Extracted records
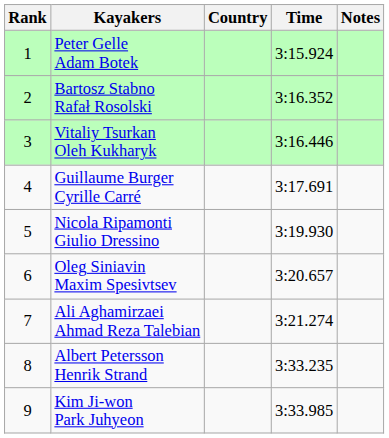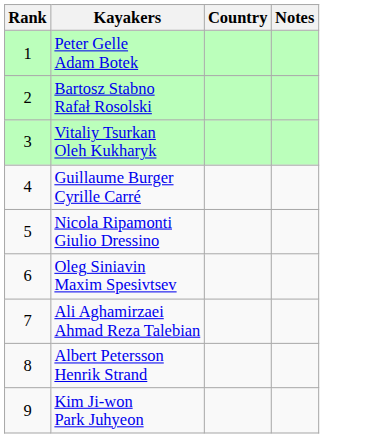- column: Time | 3:15.924 | 3:16.352 | 3:16.446 | 3:17.691 | 3:19.930 | 3:20.657 | 3:21.274 | 3:33.235 | 3:33.985
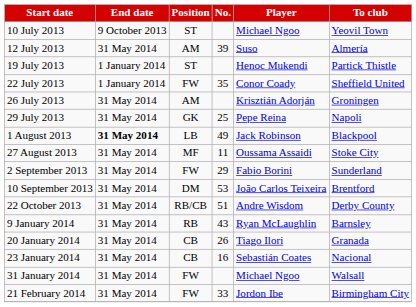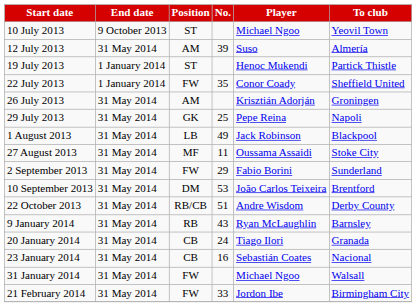1 August 2013 | End date: bold -> normal
20 January 2014 | No.: 26 -> 24
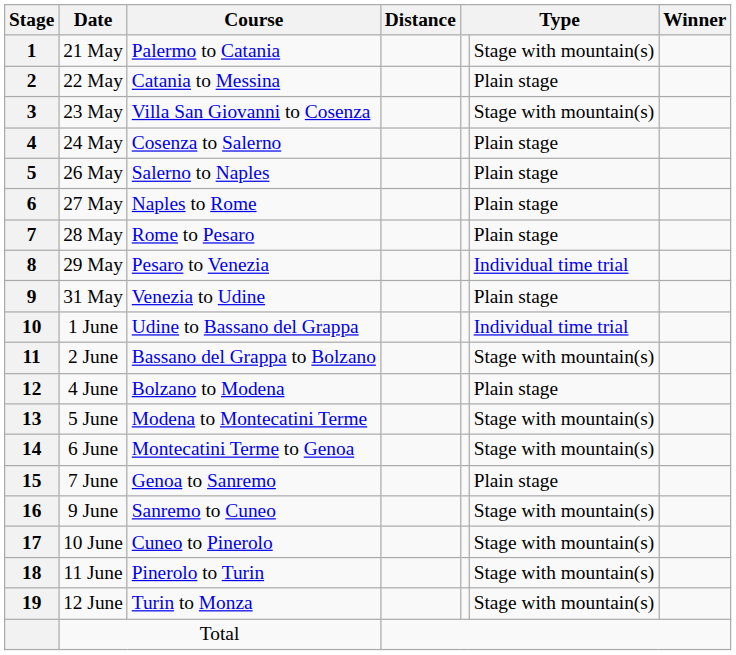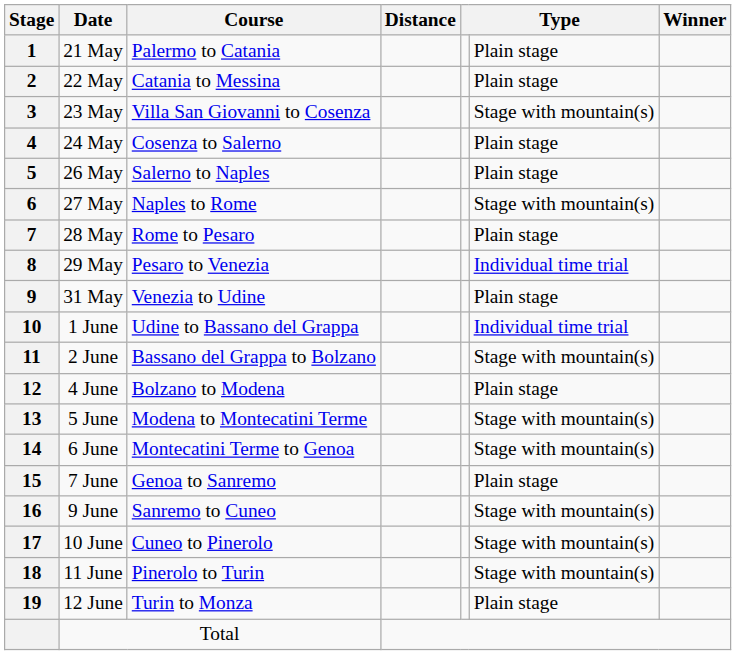21 May | column 6: Stage with mountain(s) -> Plain stage
27 May | column 6: Plain stage -> Stage with mountain(s)
12 June | column 6: Stage with mountain(s) -> Plain stage
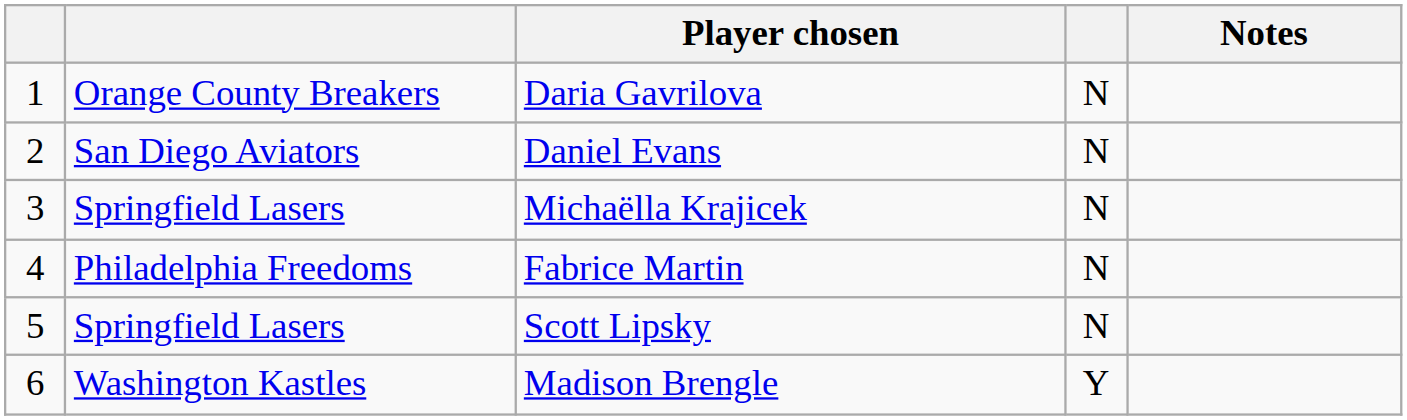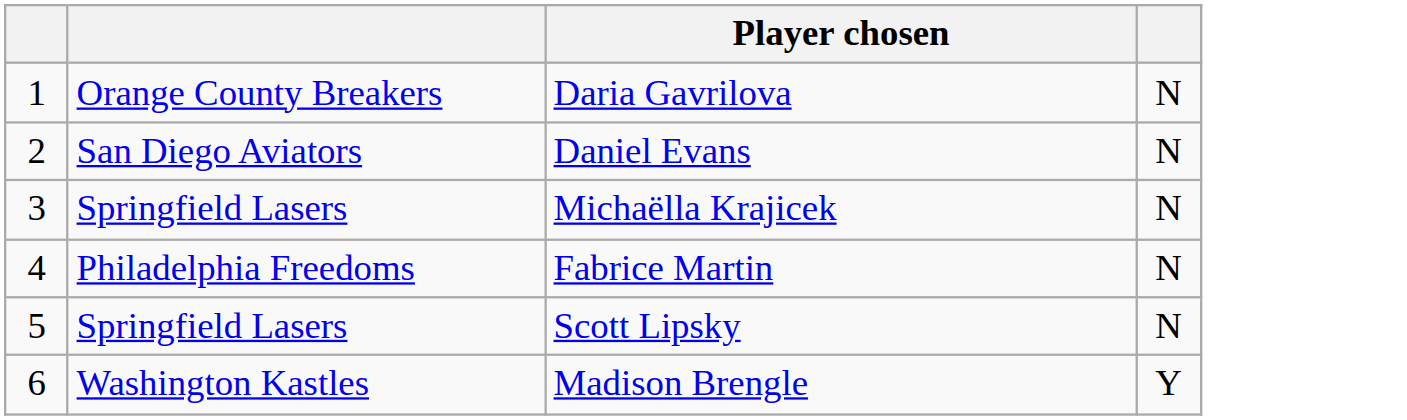- column: Notes
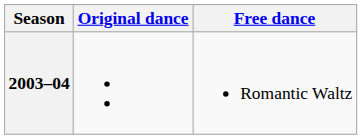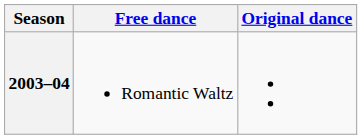columns swapped: Original dance <-> Free dance
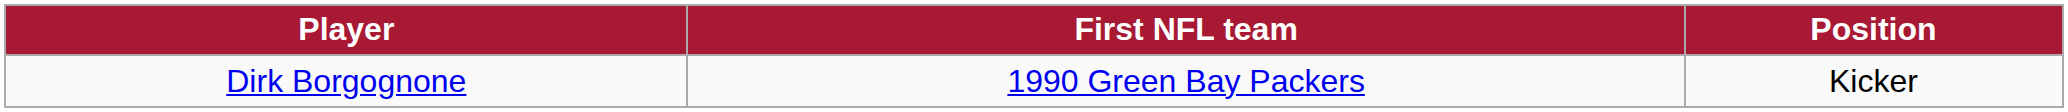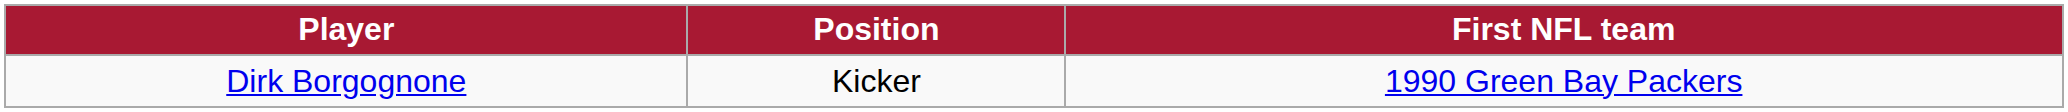columns swapped: Position <-> First NFL team
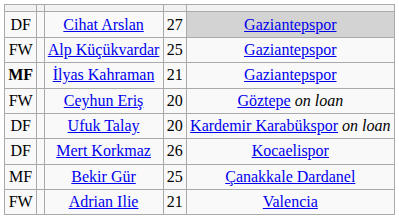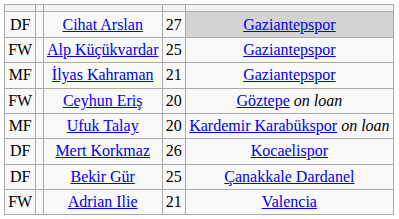İlyas Kahraman | column 1: bold -> normal
Ufuk Talay | column 1: DF -> MF
Bekir Gür | column 1: MF -> DF
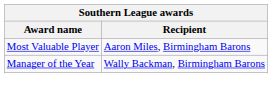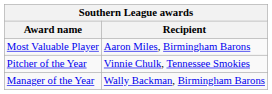+ row: Pitcher of the Year | Vinnie Chulk, Tennessee Smokies
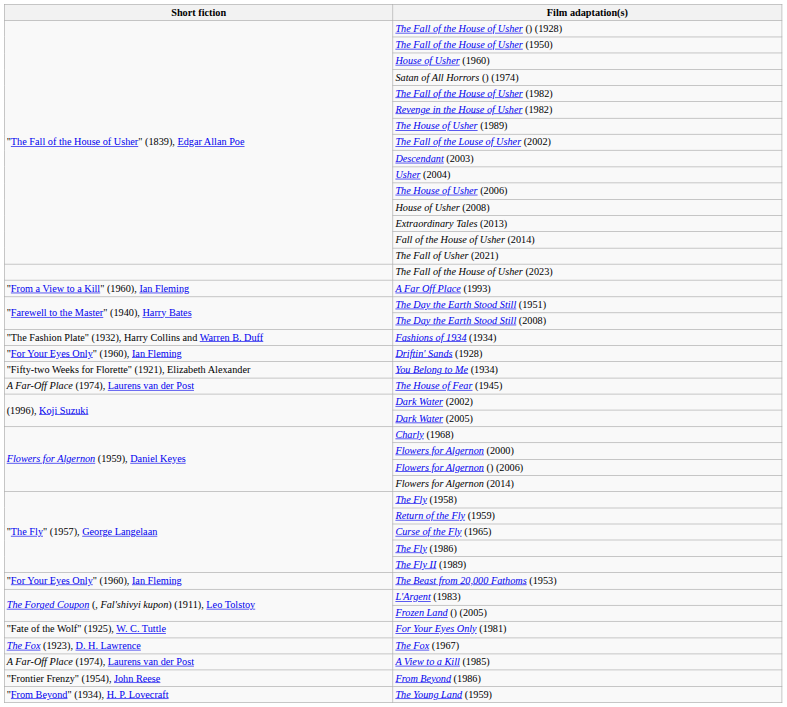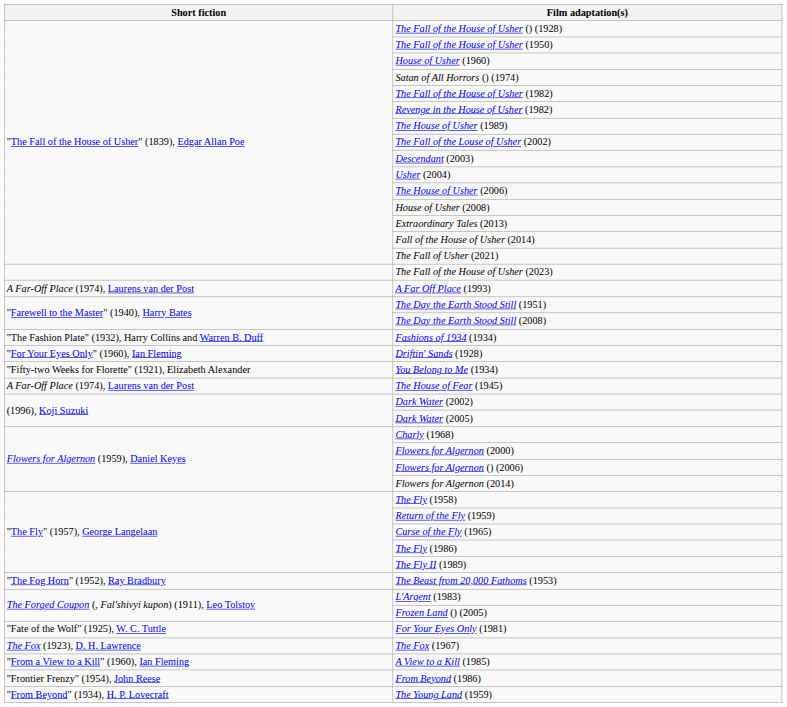A Far Off Place (1993) | Short fiction: "From a View to a Kill" (1960), Ian Fleming -> A Far-Off Place (1974), Laurens van der Post
The Beast from 20,000 Fathoms (1953) | Short fiction: "For Your Eyes Only" (1960), Ian Fleming -> "The Fog Horn" (1952), Ray Bradbury
A View to a Kill (1985) | Short fiction: A Far-Off Place (1974), Laurens van der Post -> "From a View to a Kill" (1960), Ian Fleming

WRITTEN PROBLEM — Quote all the lines in the lists of differences above word for word, leaving out the pictures.

ANSWER BELOW —
- column: Time | 3:15.924 | 3:16.352 | 3:16.446 | 3:17.691 | 3:19.930 | 3:20.657 | 3:21.274 | 3:33.235 | 3:33.985
1 August 2013 | End date: bold -> normal
20 January 2014 | No.: 26 -> 24
21 May | column 6: Stage with mountain(s) -> Plain stage
27 May | column 6: Plain stage -> Stage with mountain(s)
12 June | column 6: Stage with mountain(s) -> Plain stage
- column: Notes
columns swapped: Original dance <-> Free dance
columns swapped: Position <-> First NFL team
İlyas Kahraman | column 1: bold -> normal
Ufuk Talay | column 1: DF -> MF
Bekir Gür | column 1: MF -> DF
+ row: Pitcher of the Year | Vinnie Chulk, Tennessee Smokies
A Far Off Place (1993) | Short fiction: "From a View to a Kill" (1960), Ian Fleming -> A Far-Off Place (1974), Laurens van der Post
The Beast from 20,000 Fathoms (1953) | Short fiction: "For Your Eyes Only" (1960), Ian Fleming -> "The Fog Horn" (1952), Ray Bradbury
A View to a Kill (1985) | Short fiction: A Far-Off Place (1974), Laurens van der Post -> "From a View to a Kill" (1960), Ian Fleming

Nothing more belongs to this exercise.